_RECORDS PROVIDED_
------
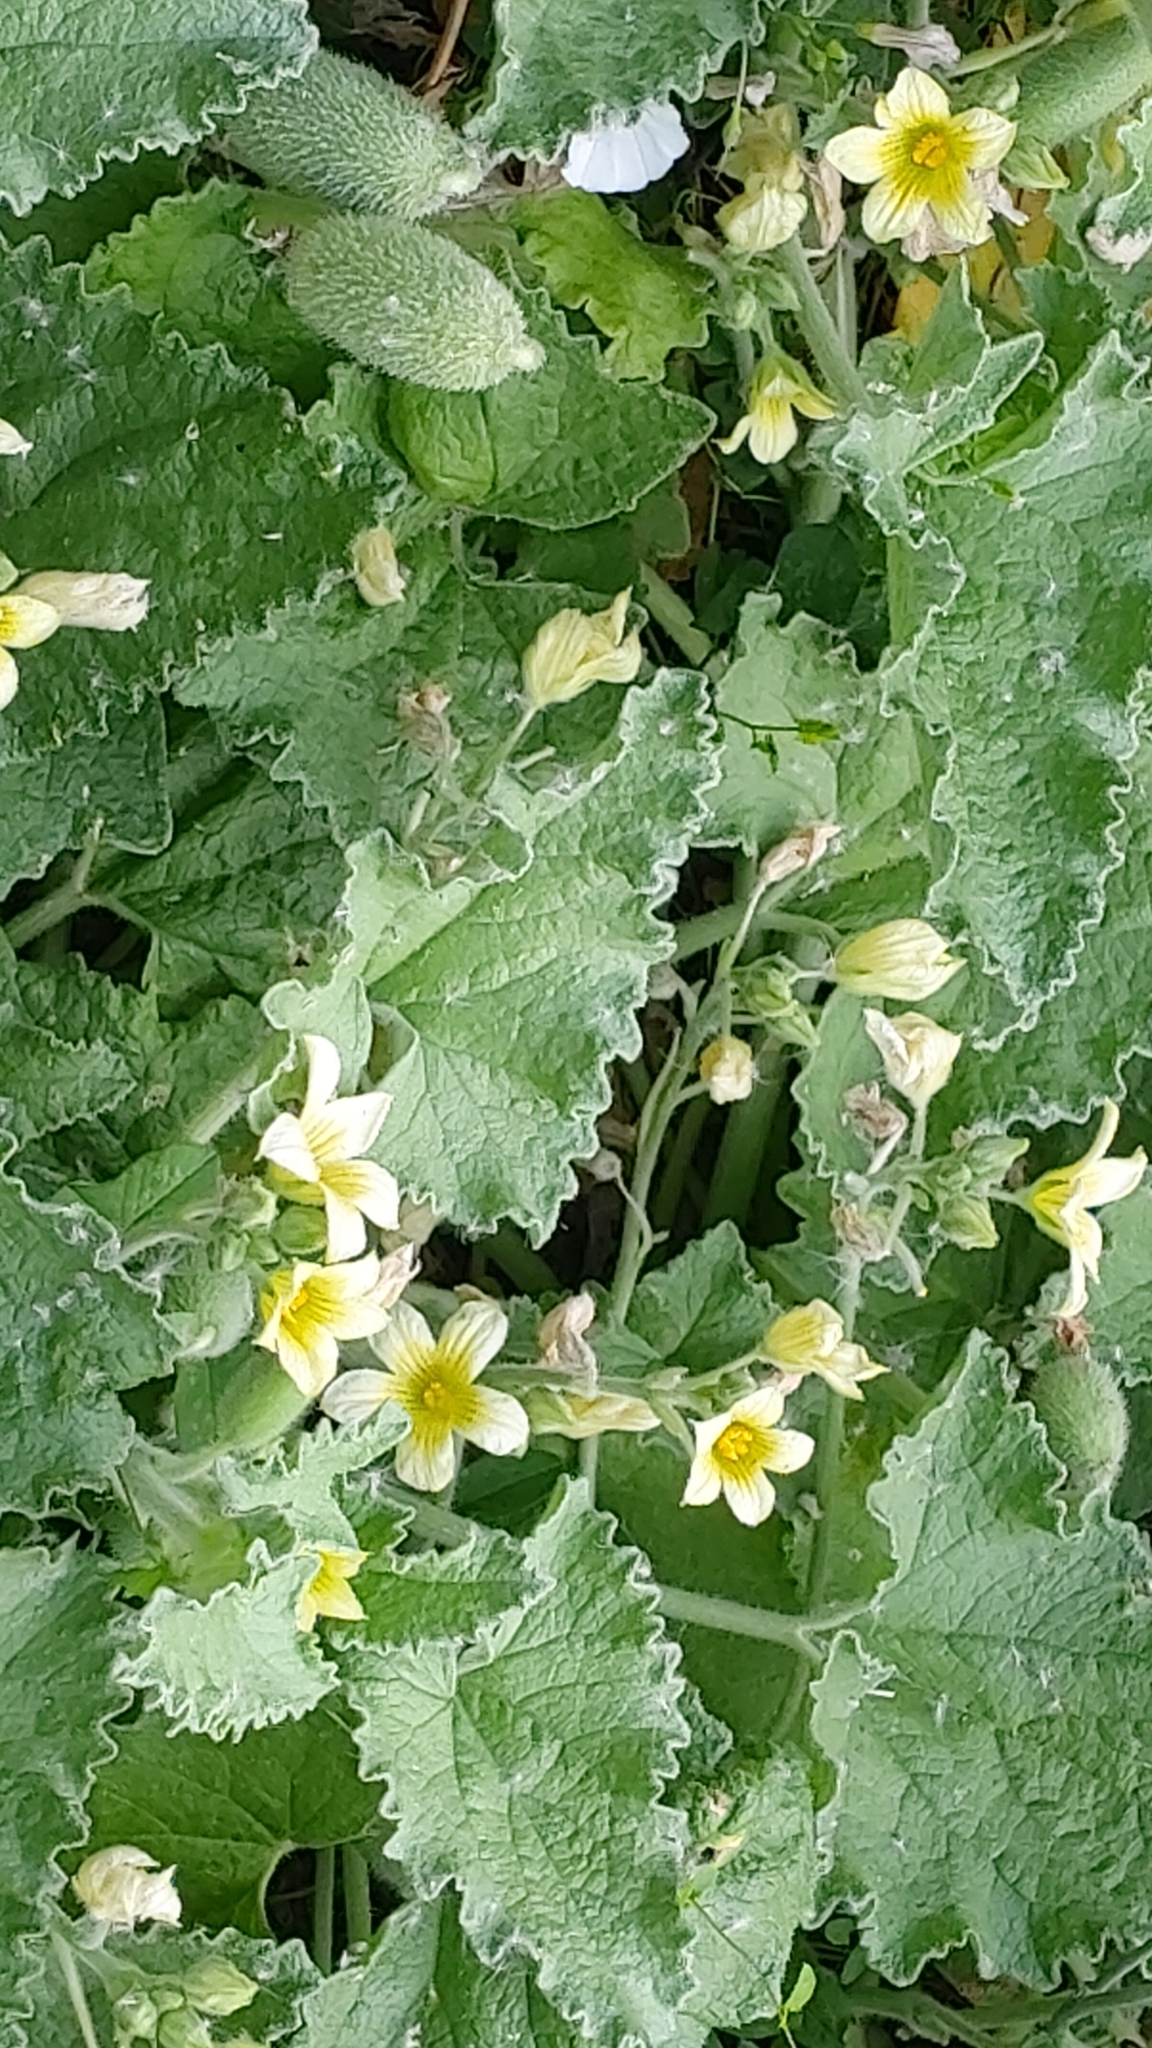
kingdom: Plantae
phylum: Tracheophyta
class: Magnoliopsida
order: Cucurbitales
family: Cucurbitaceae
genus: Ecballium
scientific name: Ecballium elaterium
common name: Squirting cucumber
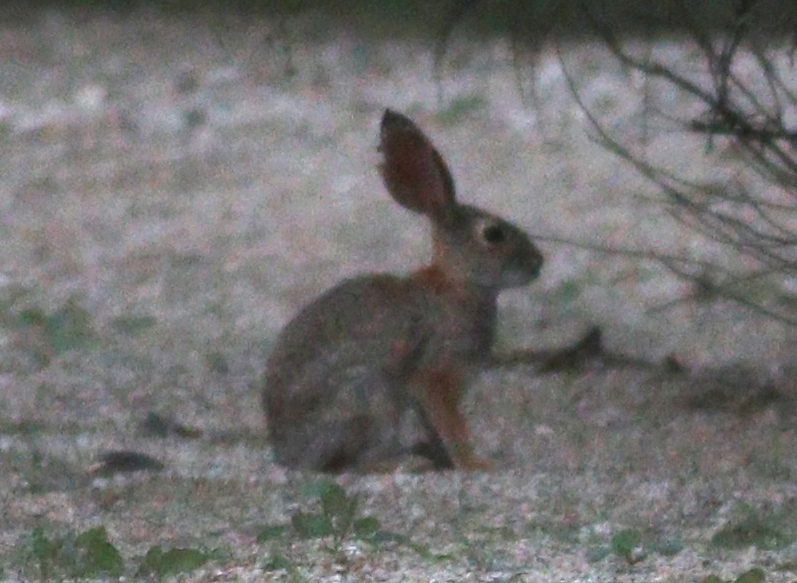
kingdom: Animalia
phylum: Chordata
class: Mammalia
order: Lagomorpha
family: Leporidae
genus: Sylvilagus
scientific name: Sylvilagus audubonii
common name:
------
_SHORT EXERCISE_
Give back every line of the data above word for word, but leave out the pictures.

_EXERCISE ANSWER_
kingdom: Plantae
phylum: Tracheophyta
class: Magnoliopsida
order: Cucurbitales
family: Cucurbitaceae
genus: Ecballium
scientific name: Ecballium elaterium
common name: Squirting cucumber
kingdom: Animalia
phylum: Chordata
class: Mammalia
order: Lagomorpha
family: Leporidae
genus: Sylvilagus
scientific name: Sylvilagus audubonii
common name:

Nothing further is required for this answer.